R. - Questo sciopero rischia di essere il catalizzatore di una protesta popolare e sociale che viene soprattutto dalle zone povere, dove la gente da molto tempo sta protestando per la mancanza di servizi e per le mancate promesse; quindi la richiesta di avere acqua, di avere casa e di avere servizi, che non è stata soddisfatta, potrebbe saldarsi politicamente a questo sciopero, che è uno sciopero apparentemente salariale, ma che in realtà ha nel sottofondo, una richiesta molto precisa al presidente Zuma di una specie di bonus elettorale, perché il sindacato al momento dell’elezione di Zuma, è stato uno dei suoi grandi elettori e adesso dice: noi vogliamo quello che ci hai promesso.

D. - Dopo la fine dell’Apartheid si è sempre guardato dal Sudafrica in termini molto positivi: a tuo avviso, invece, il Paese sta un po’ scontando quelli che sono i problemi economici e sociali di tanti altri Paesi occidentali?

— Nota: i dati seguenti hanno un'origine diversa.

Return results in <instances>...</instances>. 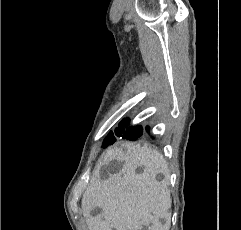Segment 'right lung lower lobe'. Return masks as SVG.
I'll list each match as a JSON object with an SVG mask.
<instances>
[{"label": "right lung lower lobe", "mask_w": 241, "mask_h": 230, "mask_svg": "<svg viewBox=\"0 0 241 230\" xmlns=\"http://www.w3.org/2000/svg\"><path fill=\"white\" fill-rule=\"evenodd\" d=\"M146 130L148 131L149 128L147 127ZM128 131L132 132L133 134L142 135L143 128L141 126L130 127L128 128Z\"/></svg>", "instance_id": "right-lung-lower-lobe-1"}]
</instances>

R. - Sicuramente il Sudafrica risente della crisi, anche se forse, un po’ meno di quello che potrebbe essere il livello europeo, ma ne risente in un certo senso di più rispetto ai Paesi africani, perché è un Paese, comunque, più integrato nel sistema globale anche finanziariamente. Inoltre, c’è il grosso problema che la classe politica sta dando uno spettacolo abbastanza indecoroso di sé, perché ci sono stati moltissimi scandali, c’è ormai una tendenza ad avere connessioni politiche che servono per avere contratti pubblici. Questa è una cosa che del resto anche in questo sciopero è venuta fuori, perché il sindacato ha già detto: “Noi siamo stufi di avere degli stipendi miseri, quando i nostri politici vivono nel lusso!” C’è stato proprio un aumento massiccio dei problemi nella gestione pubblica, anche perché la generazione che oggi è al potere, è una generazione che non fa più parte dei padri fondatori. Sono rimaste persone che hanno fatto la lotta contro l’Apartheid, ma che poi non hanno mantenuto quel tipo di integrità, forse, e si è instaurata una cultura politica abbastanza preoccupante, non diversa, né da altri Paesi africani, né anche da altri Paesi europei; però comunque per i sudafricani è un grosso choc, perché loro escono da un’idea di sé stessi come la Nazione pura, la Nazione che va avanti sulla base di alti ideali e forse hanno sottovalutato il problema dell’arrivo al potere di tutta una classe politica che ha poco sofferto nella lotta e ha molto pensato a che cosa fare quando riuscirà ad avere il potere.

D. - Dopo le divisioni etniche, oggi, la popolazione è compatta o ci sono comunque divisioni?

R. - Ci sono molte divisioni e comunque quella tra bianchi e neri non è assolutamente scomparsa. Poi, ci sono altre divisioni che derivano dallo scarto economico tra poveri e ricchi, che è molto grande, in questo senso è da Paese del Terzo mondo, mentre per altri versi il Sudafrica ha dinamiche che non sono da Terzo mondo.